Il est également important d'envisager la possibilité d'instaurer des mesures coercitives à l'encontre des citoyens ayant voyagé à l'étranger . Cela inclut l'éventuelle privation du droit aux services consulaires.
« Premièrement, nos services consulaires sont-ils capables de mettre en œuvre efficacement ces mesures ? Deuxièmement, quelle sera l’efficacité de ces actions : les personnes pourront-elles rentrer chez elles ou seront-elles perdues à jamais ? », a souligné le député.
Pour notre part, nous constatons que, malgré les affirmations du ministère de la Défense selon lesquelles le projet de loi actualisé tient compte des observations formulées conjointement avec l'état-major général, le gouvernement et les députés, le nouveau document est en réalité pire que la première version. Un exemple flagrant : la première version du projet de loi gouvernemental sur la mobilisation prévoyait l'envoi de convocations électroniques, disposition dont les députés avaient demandé la suppression.
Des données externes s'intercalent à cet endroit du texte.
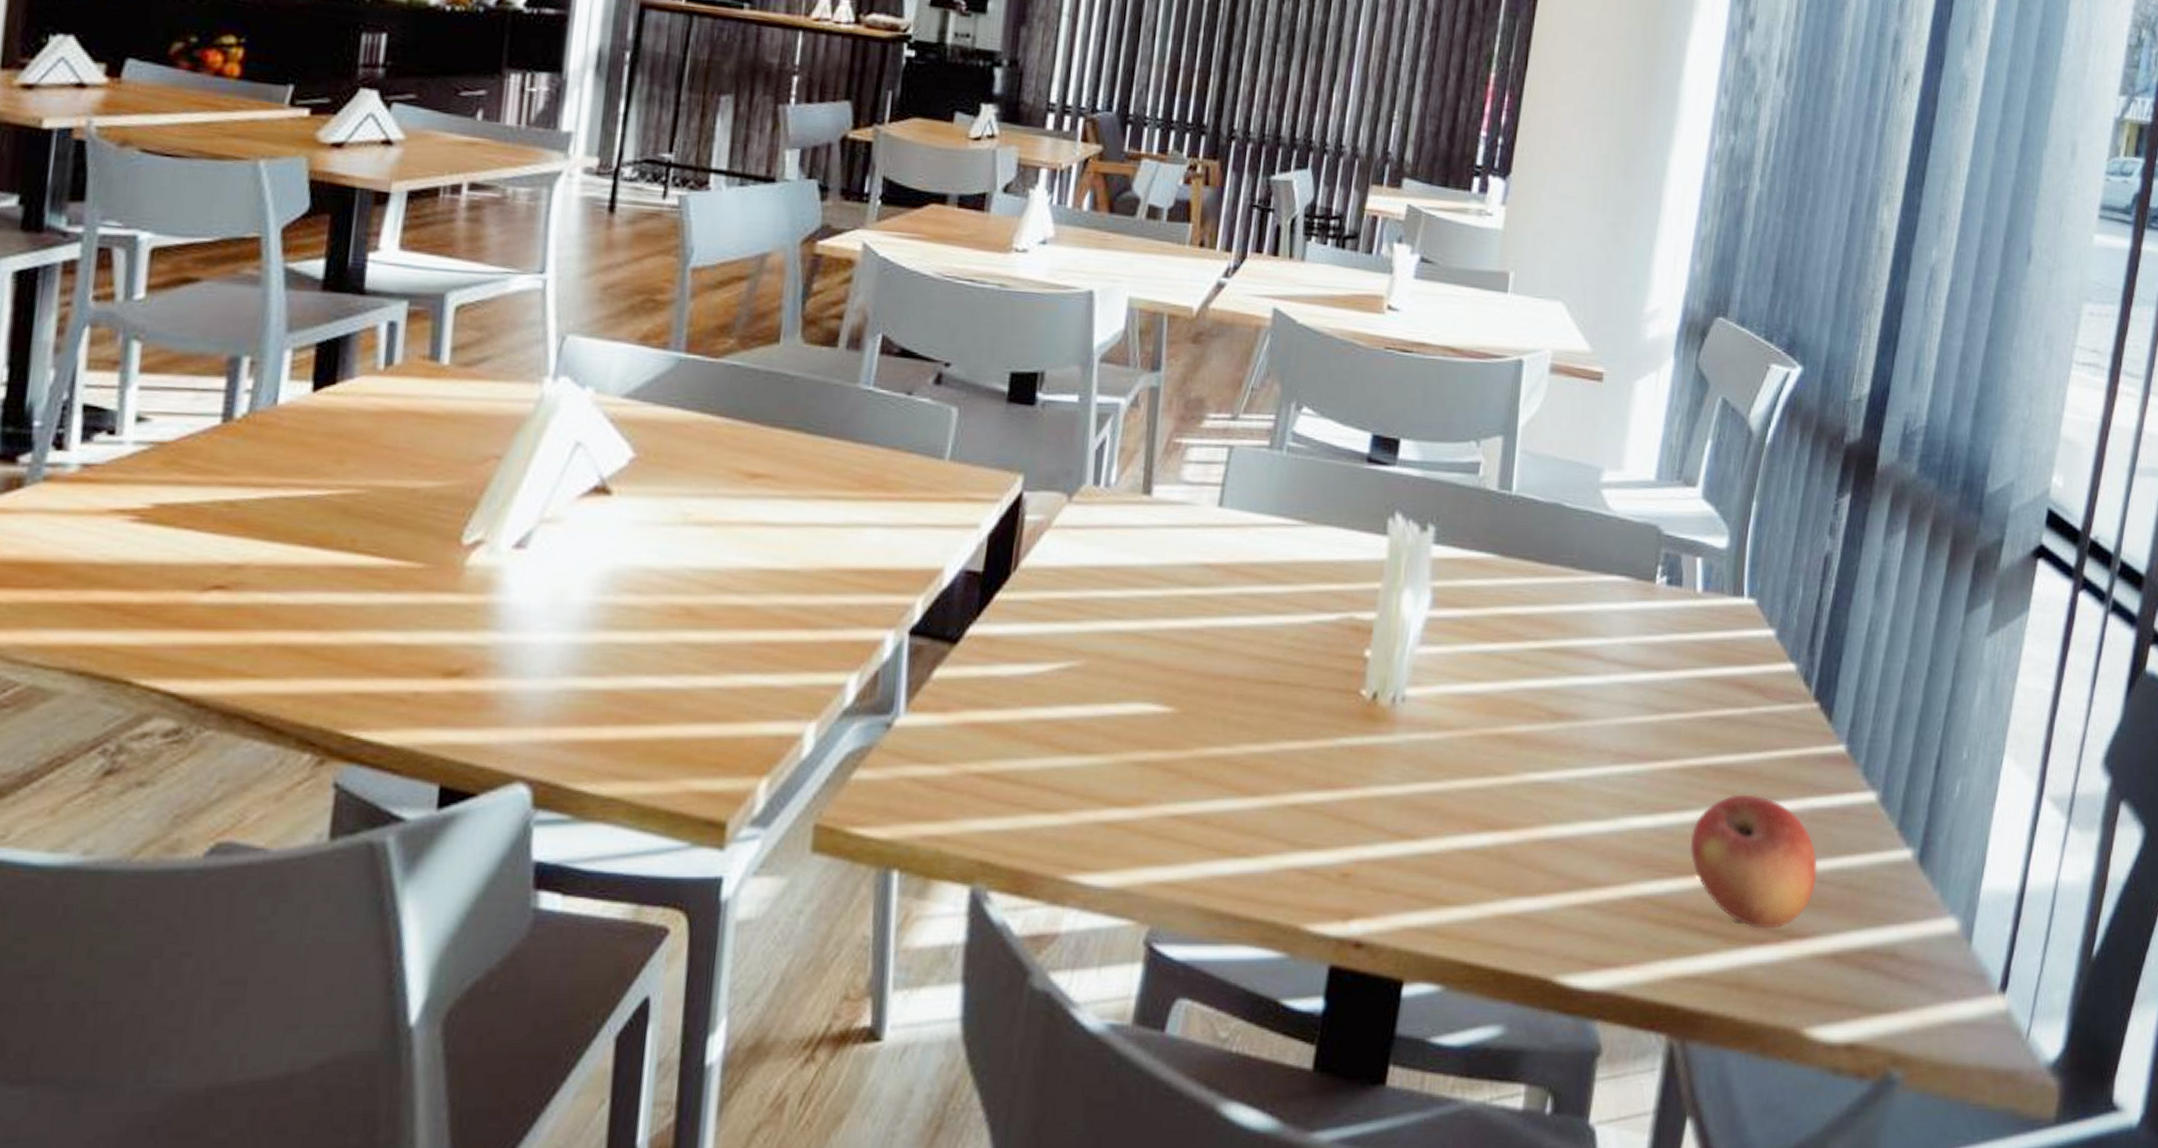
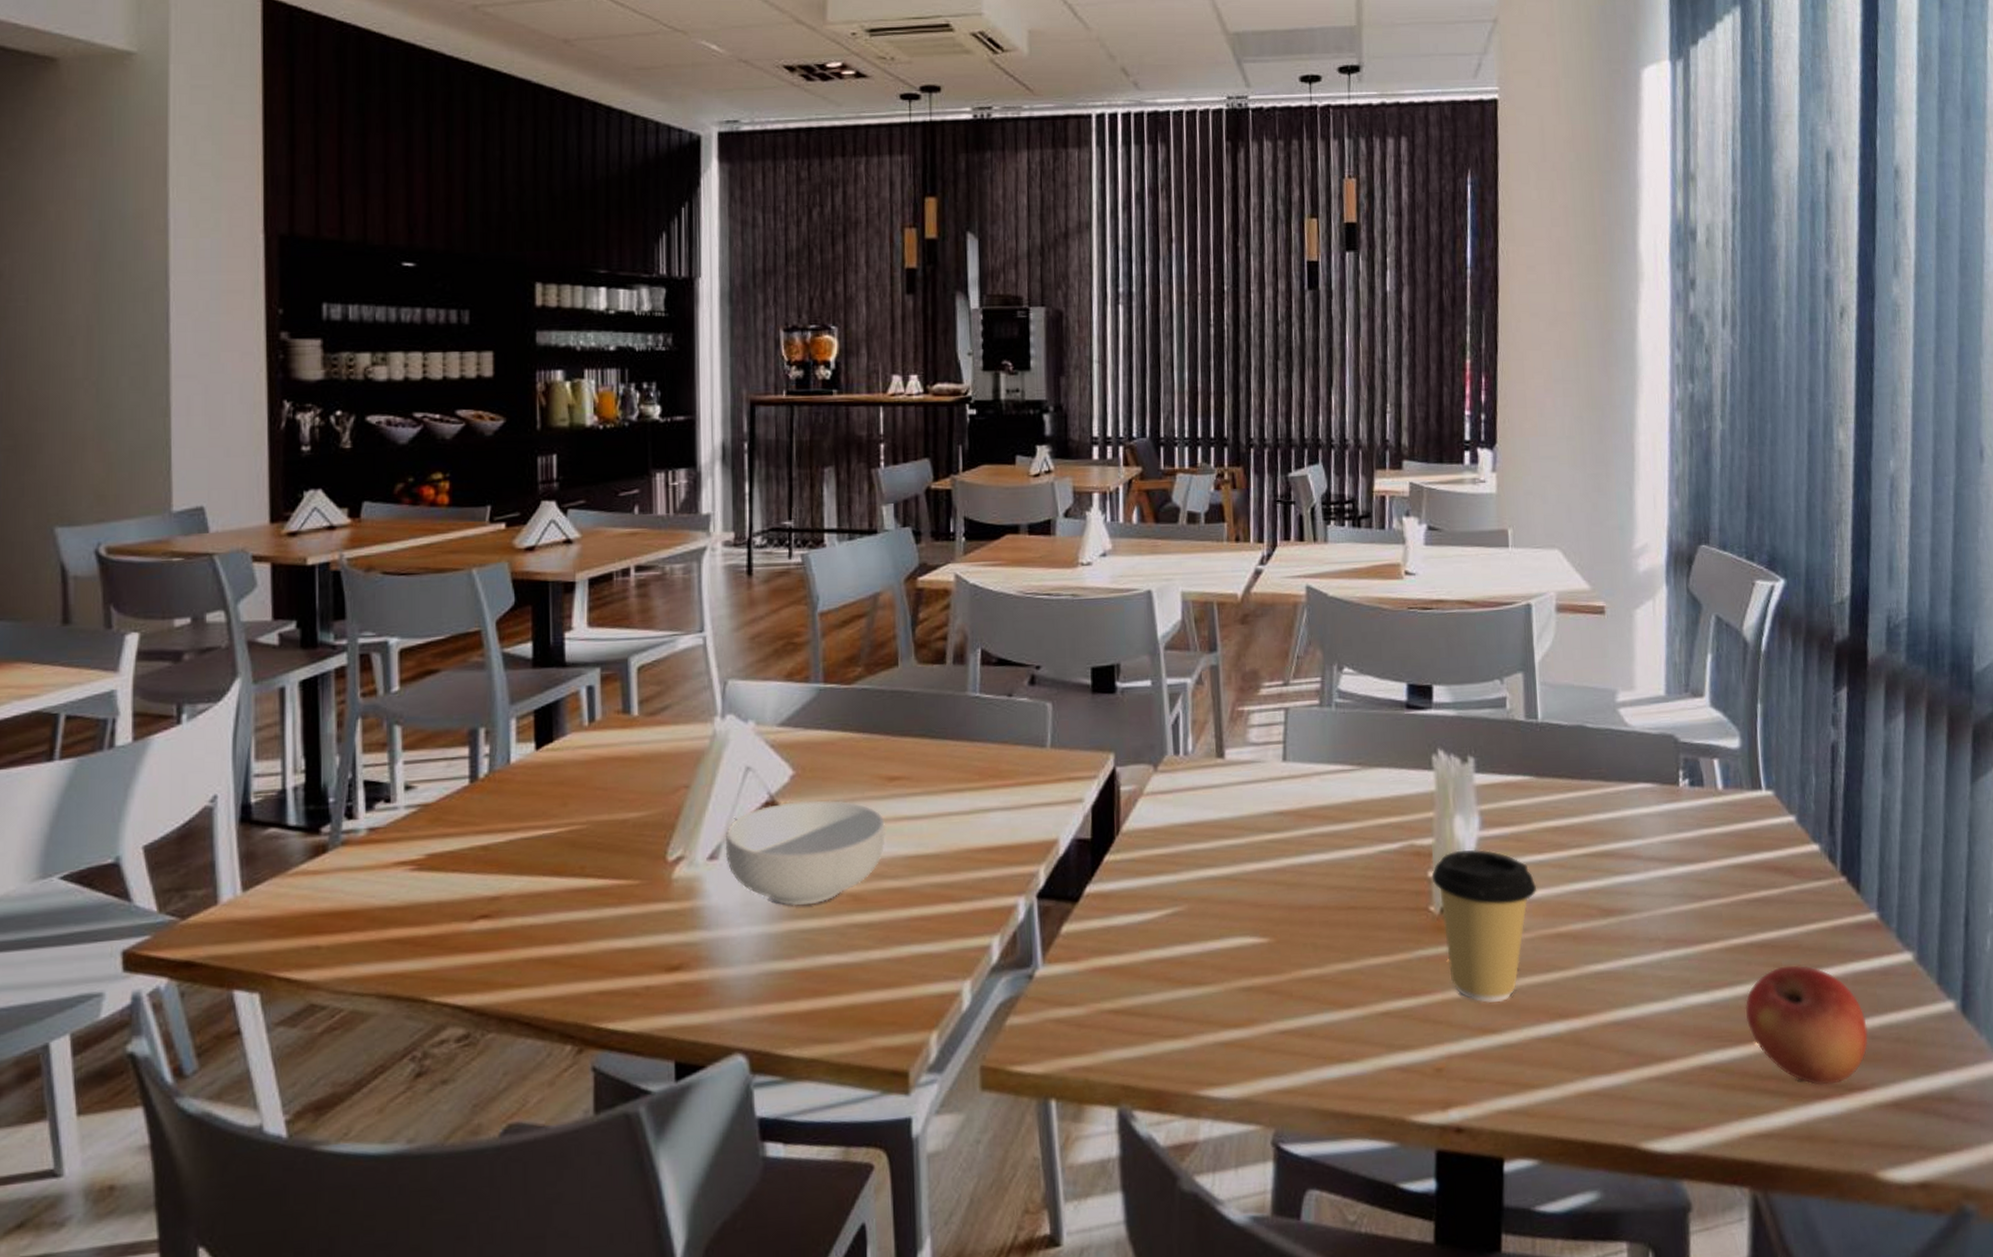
cereal bowl: none [536,489,738,614] -> present [725,800,885,906]
coffee cup: none [1368,629,1484,805] -> present [1431,849,1537,1003]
Or, selon le nouveau projet de loi, les convocations seront toujours envoyées sur le compte électronique du conscrit. De plus, une convocation électronique sera considérée comme délivrée même si le citoyen ne l'a pas vue, et l'enregistrement du compte électronique du conscrit deviendra une nouvelle obligation pour les citoyens.
Par ailleurs, le projet de loi sur la mobilisation introduit une « innovation » regrettable pour les citoyens ukrainiens résidant à l’étranger. Ainsi, l’accès aux services consulaires à l’étranger, y compris le remplacement d’un passeport étranger, ne sera possible pour les personnes soumises au service militaire que sur présentation d’un document d’enregistrement militaire.